The announcement came as HSBC reported third quarter profits up 2% to £2.88bn, in what chief executive Stuart Gulliver described as a “period of continued progress”.
However the bank’s figures showed it continued to be hampered by fines for past misconducts and other settlements that wiped more than a billion dollars off its bottom line.
These included a £439m sum for customer redress in the UK, including £368m for the mis-selling of payment protection insurance (PPI).
It takes HSBC’s total bill for the PPI scandal to £2.53bn though this is lower than rivals such as Lloyds which has now put aside more than £11bn.

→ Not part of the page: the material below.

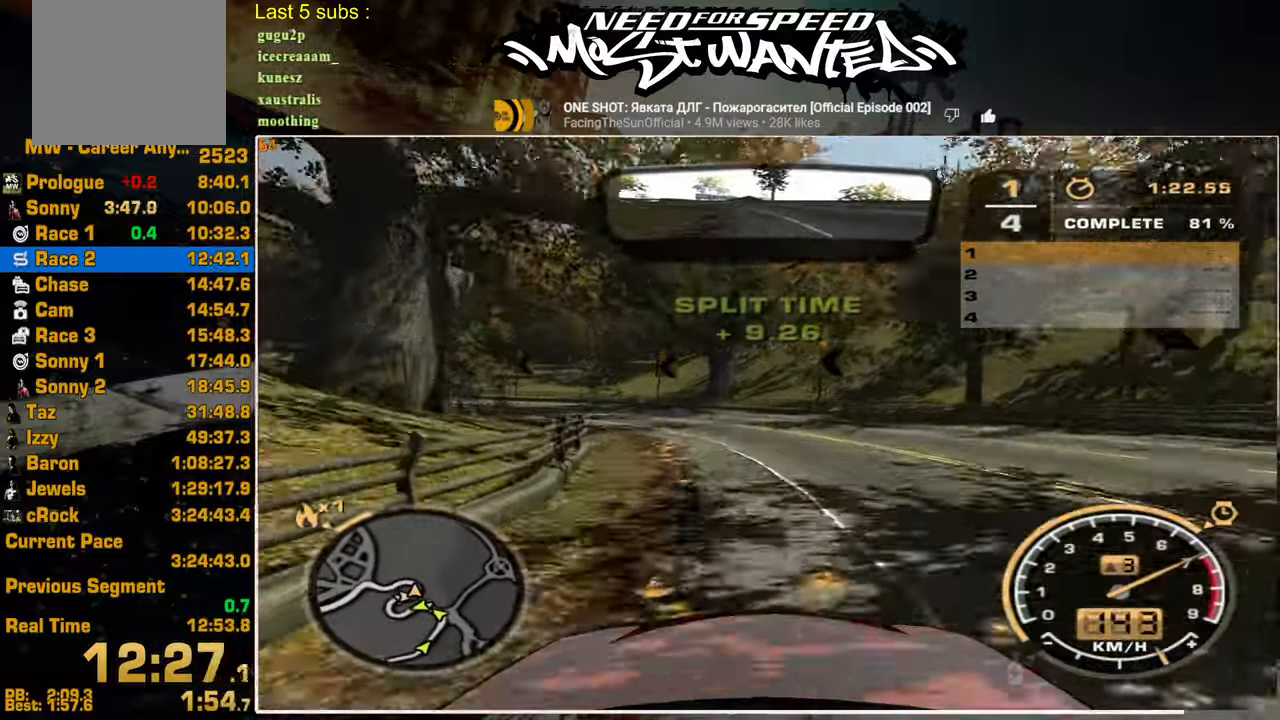
{"buttons": ["R2"], "left_stick": "center", "right_stick": "center", "events": []}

The redress bill for the latest quarter was higher than for the same period last year which HSBC said reflected an increase in the level of overall claims driven by claims management companies.
Meanwhile in the US, the bank has agreed a settlement of £344m with the Federal Housing Finance Agency to cover matters relating to the sale of mortgage bonds before the financial crisis.
HSBC is also the subject of an inquiry by French magistrates over the tax reporting requirements of some of the bank’s clients.
Its announcement on forex is the latest from a number of lenders reportedly in discussions to reach a settlement on the affair before the end of the year. The others are Barclays, RBS, Citigroup, JP Morgan Chase and UBS.
In the last week, Switzerland’s UBS has set aside £1.2bn and America’s Citigroup has taken a £375m hit to cover regulatory and litigation issues.
Commenting on today’s figures, Richard Hunter, head of equities at Hargreaves Lansdown stockbrokers, said: “Stripping out the regulatory provisions, this is a strong operating quarter for HSBC.
“Unfortunately, the provisions cannot be ignored and the ongoing costs of PPI and the forex investigations are also joined by an additional US booking.”
HSBC said revenues in its commercial banking continued to grow, particularly in Hong Kong and the UK, while its performance in investment banking benefited from higher client activity in foreign exchange and equities.
Cost inflation in a number of markets meant operating expenses were 15% higher in the quarter but charges to cover bad debts were lower as a result of better economic conditions and changes to its loan portfolio.